Feb 04, 2010
12 Steps to Direct Mail Success – Step 5: Write Good Copy
We’ve all heard the adage that “content is king.” It’s true. Whatever type of mailer you choose, writing good copy is your first step to creating an emotional connection with your customer or prospect – an emotional connection that is essential if your prospects are going to buy what you’re selling.
The “copy,” or text, of your mailer is how you explain to your customers or prospects 1) what you are offering; 2) the benefits of what you’re offering; and 3) how to get what you’re offering. As advertising great Leo Burnett said, “Say to people, ‘Here’s what we’ve got. Here’s what it will do for you. Here’s how to get it.’”
3 Rules of Good Copy
1. Speak to your mail recipients. Marketing great David Ogilvy famously quipped, “I don’t know the rules of grammar. . . If you’re trying to persuade people to do something, or buy something, it seems to me you should use their language, the language they use every day, the language in which they think.” Good copywriters typically don’t fuss over sentence structure or punctuation. They do fuss over whether their copy resonates with the people reading it.
After you’ve written the first draft of your mailer copy, read it out loud. Think about how it will sound when your recipient opens the mailer and reads it. Even better, find someone who fits the profile of your target customer or prospect and ask them for their opinion. Do they feel like the copy speaks to them? Does it sound like something they would say?
2. Imagine your recipients asking, “What’s in it for me?” It’s an incredibly common, and incredibly dangerous mistake that many marketers make: talking about all of the wonderful features of their product or service and ignoring how those features are relevant to the customer or prospect. Remember, your prospects don’t care what your product or service can do; they care what it can do for them.
To ensure that you’re always speaking the language of “benefits” rather than “features” think about how your product or service helps your prospects solve their problems or achieve their dreams, then write to that. If you are an accountant, for example, instead of advertising free e-file services, talk about how you make filing taxes easy with free electronic filing.
3. Keep it brief, but not too brief. Clearly, the length of your copy will depend on the type of mailer you chose (Step 4: Choose Your Mailer). But even if you chose a mailer format that allows for more copy (say, a letter or a flyer), be succinct. Most of us see, read, or hear about 3,000 marketing messages every day, so we’ve grown accustomed to tuning them out. Your copy should grab readers’ attention then get to the point quickly.
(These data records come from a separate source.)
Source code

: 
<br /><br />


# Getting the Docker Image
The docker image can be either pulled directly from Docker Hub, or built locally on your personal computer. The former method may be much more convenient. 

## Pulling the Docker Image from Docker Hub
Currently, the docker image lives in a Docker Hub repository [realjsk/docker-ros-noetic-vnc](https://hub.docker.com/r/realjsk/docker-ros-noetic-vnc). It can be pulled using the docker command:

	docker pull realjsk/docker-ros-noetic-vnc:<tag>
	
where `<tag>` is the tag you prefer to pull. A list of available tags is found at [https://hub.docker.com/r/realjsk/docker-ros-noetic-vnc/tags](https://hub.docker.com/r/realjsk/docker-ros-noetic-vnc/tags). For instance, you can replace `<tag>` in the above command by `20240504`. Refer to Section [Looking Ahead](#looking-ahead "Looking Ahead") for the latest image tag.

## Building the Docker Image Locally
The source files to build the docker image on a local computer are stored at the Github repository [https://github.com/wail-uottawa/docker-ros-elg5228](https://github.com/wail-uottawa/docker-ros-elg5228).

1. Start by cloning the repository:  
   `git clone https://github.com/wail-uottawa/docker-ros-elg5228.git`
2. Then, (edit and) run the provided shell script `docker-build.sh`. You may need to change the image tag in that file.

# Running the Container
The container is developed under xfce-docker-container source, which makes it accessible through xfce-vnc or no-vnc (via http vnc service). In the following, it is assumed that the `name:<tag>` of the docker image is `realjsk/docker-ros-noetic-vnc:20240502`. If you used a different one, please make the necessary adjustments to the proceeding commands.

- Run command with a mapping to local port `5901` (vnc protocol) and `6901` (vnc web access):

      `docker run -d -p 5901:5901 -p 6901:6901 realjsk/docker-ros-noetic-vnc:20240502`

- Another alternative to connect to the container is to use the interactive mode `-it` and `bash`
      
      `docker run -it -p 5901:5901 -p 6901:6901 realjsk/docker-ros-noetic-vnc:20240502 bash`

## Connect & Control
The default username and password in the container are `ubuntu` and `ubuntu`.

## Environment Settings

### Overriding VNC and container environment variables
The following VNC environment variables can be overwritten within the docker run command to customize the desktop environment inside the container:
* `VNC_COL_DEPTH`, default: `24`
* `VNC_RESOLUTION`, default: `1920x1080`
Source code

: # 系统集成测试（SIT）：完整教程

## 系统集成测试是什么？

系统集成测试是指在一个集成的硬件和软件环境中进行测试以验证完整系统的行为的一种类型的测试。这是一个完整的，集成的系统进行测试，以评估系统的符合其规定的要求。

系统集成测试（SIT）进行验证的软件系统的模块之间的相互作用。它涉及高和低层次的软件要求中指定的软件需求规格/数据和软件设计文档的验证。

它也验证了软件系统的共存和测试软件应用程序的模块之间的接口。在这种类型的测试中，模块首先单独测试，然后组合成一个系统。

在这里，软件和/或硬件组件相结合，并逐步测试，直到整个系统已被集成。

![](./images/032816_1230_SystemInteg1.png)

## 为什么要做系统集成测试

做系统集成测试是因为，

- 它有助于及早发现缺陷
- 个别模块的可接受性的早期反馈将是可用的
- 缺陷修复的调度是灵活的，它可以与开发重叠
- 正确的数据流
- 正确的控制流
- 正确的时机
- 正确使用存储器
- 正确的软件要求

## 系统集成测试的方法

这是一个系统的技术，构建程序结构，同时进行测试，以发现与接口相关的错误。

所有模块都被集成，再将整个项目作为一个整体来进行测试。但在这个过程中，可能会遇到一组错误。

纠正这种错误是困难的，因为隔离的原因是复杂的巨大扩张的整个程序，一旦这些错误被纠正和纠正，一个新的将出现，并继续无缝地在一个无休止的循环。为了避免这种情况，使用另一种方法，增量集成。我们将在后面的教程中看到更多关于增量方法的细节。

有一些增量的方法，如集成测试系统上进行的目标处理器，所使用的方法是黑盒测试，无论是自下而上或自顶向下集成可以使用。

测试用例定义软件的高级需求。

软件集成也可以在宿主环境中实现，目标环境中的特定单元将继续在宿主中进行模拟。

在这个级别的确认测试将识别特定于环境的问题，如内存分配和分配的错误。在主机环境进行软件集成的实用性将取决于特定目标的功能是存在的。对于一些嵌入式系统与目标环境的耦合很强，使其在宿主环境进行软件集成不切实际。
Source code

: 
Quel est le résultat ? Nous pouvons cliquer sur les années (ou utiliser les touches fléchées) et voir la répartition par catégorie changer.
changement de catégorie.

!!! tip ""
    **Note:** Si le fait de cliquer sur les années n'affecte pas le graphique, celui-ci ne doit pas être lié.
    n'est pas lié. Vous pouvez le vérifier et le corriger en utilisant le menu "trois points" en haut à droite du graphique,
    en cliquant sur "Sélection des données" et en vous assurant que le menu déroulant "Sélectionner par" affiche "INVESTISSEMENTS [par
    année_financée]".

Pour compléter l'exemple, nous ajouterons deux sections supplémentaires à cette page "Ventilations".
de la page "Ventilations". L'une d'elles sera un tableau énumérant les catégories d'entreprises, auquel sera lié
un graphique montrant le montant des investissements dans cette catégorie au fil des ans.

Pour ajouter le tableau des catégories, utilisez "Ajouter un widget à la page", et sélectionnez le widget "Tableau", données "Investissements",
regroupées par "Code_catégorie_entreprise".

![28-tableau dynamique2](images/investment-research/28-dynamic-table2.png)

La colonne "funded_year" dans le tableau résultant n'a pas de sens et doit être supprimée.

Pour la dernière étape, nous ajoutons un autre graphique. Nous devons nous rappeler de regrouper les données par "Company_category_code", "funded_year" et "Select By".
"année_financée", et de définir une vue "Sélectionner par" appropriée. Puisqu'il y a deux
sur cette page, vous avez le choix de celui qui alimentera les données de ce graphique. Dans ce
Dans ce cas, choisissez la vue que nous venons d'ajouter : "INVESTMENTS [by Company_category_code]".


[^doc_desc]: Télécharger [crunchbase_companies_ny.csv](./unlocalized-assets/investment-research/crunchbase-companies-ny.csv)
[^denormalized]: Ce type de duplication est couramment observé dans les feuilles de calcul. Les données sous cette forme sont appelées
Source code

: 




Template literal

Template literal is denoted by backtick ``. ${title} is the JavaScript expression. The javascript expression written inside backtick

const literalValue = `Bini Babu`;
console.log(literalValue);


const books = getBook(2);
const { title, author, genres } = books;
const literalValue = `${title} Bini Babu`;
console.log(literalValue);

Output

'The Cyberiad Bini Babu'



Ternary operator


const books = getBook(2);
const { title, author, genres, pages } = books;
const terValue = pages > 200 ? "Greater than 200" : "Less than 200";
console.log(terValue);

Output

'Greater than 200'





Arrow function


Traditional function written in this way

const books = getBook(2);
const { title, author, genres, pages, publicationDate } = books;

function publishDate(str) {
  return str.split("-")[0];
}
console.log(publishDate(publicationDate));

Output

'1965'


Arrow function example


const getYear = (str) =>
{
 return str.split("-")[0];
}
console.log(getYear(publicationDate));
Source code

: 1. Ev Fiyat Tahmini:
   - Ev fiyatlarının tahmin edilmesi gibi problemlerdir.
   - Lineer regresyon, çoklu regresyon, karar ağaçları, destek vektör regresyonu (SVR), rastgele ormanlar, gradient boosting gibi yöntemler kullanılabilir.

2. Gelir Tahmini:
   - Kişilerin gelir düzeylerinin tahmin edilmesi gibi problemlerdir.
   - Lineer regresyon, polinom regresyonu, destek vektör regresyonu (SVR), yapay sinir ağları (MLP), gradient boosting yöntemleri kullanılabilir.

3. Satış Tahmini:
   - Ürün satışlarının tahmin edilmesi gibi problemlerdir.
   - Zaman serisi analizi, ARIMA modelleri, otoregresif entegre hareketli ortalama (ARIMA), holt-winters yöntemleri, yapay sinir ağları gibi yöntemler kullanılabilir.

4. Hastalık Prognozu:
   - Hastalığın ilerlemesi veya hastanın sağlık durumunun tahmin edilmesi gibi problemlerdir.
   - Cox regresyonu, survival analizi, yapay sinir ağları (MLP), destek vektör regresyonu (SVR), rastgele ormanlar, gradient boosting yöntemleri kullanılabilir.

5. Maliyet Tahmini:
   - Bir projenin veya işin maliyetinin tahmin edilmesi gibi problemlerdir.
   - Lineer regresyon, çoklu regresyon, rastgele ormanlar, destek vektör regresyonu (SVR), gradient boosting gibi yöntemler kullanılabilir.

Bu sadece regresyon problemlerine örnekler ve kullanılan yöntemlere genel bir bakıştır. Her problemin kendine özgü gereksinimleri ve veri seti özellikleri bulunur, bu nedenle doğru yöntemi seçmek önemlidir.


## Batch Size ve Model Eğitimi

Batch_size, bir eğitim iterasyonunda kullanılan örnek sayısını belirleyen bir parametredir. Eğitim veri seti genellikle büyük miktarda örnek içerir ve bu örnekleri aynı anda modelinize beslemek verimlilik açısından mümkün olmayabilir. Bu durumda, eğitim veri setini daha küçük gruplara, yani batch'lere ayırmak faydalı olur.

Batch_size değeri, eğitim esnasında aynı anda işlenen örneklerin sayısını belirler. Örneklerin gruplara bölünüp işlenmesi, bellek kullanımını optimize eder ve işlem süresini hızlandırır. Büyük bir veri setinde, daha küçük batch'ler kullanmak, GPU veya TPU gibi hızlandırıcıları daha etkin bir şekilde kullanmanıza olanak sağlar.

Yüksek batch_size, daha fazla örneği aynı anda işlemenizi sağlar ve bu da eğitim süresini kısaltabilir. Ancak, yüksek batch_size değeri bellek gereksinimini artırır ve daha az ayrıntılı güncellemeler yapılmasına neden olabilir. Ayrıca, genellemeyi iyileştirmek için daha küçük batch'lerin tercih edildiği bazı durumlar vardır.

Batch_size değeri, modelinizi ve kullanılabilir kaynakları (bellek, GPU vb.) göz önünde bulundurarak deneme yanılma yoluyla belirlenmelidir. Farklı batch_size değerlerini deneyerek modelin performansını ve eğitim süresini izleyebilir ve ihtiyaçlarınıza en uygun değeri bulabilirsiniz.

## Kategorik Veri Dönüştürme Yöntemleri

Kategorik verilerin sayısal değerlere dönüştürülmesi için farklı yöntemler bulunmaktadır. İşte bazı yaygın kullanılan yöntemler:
That said, you want to write enough to adequately explain the benefits your product or service offers – at least to entice the reader to visit your store, pick up the phone, or click on to your website for more information. If your copy is on the long side, break it up into chunks with sub-headlines that make it easy for readers to scan and get the gist of your message (then, they can read between the sub-heads for more detail). Use formatting – underlining, italics, and bolding – to draw readers’ attention to certain parts of your copy.